Let’s assume it is false: “This statement is provable from the axioms”. But a provable statement must be true! Contradiction.

So now we know that since it’s not false, it must be true! Then that means “This statement can’t be proved from the axioms” is true. So it’s a true statement and we know it because we proved it in the “metasystem”, but we can’t prove it from within the system.

What is something that we can see is true, but can’t proven? An axiom! We have a new system of mathematics with a new axiom, and we can repeat this process infinitely.

They’ve “extracted” this problem and applied it to our mathematical system and have shown that some known problems don’t seem to be provable.

Practical implications

What is a type system?

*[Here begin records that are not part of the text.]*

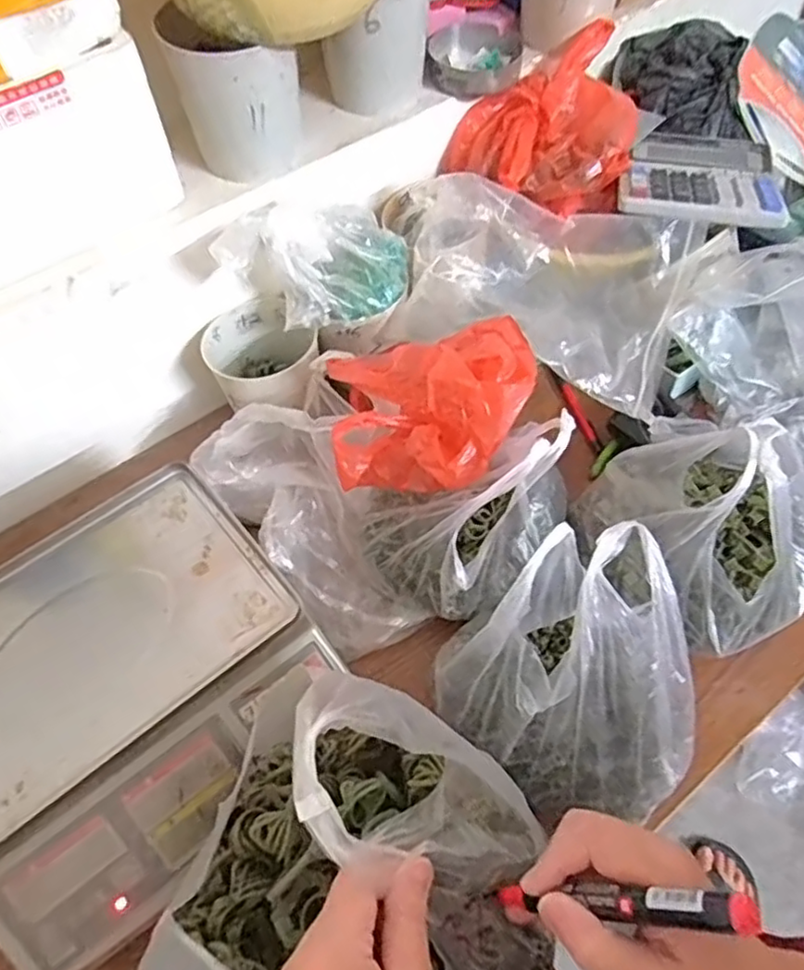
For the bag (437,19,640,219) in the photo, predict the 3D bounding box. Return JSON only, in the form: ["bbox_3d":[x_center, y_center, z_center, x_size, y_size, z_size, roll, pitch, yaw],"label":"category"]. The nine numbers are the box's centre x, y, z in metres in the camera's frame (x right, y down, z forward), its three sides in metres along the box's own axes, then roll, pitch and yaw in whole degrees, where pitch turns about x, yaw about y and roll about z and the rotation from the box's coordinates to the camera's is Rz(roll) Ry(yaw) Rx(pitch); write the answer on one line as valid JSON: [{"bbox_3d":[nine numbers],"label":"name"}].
[{"bbox_3d":[0.152,-0.395,0.713,0.198,0.097,0.185,11,58,12],"label":"bag"}]

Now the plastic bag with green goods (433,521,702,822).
[{"bbox_3d":[0.123,0.135,0.460,0.177,0.144,0.174,-23,57,-10],"label":"plastic bag with green goods"}]

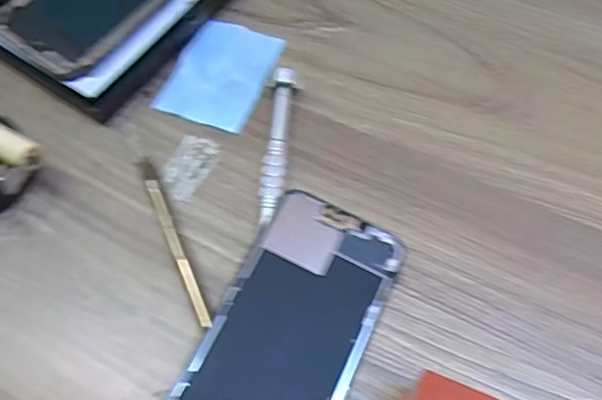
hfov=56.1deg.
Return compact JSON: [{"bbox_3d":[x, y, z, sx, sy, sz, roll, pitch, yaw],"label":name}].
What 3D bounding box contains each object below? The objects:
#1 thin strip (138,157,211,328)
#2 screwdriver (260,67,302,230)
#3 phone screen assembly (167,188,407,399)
[{"bbox_3d":[-0.064,0.018,0.281,0.006,0.009,0.102,-23,64,-10],"label":"thin strip"},{"bbox_3d":[-0.013,-0.030,0.302,0.014,0.012,0.094,5,62,4],"label":"screwdriver"},{"bbox_3d":[-0.006,0.063,0.257,0.067,0.008,0.139,23,65,13],"label":"phone screen assembly"}]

It’s a program (system and set of rules) about determining whether other programs (statements) are valid, and programs are just logic.

By extension, we can reason that there are some programs that while they seem true in practice, a type system could never verify that it is.

Soundness is proving the absence of errors. If a program is accepted by the type system, then it has no errors Completeness is proving the presence of errors. If a program is rejected by the type system, then it has errors.

Since we know that no mathematical system is guaranteed to be complete, we know that no type system is guaranteed to be fully complete (or sound).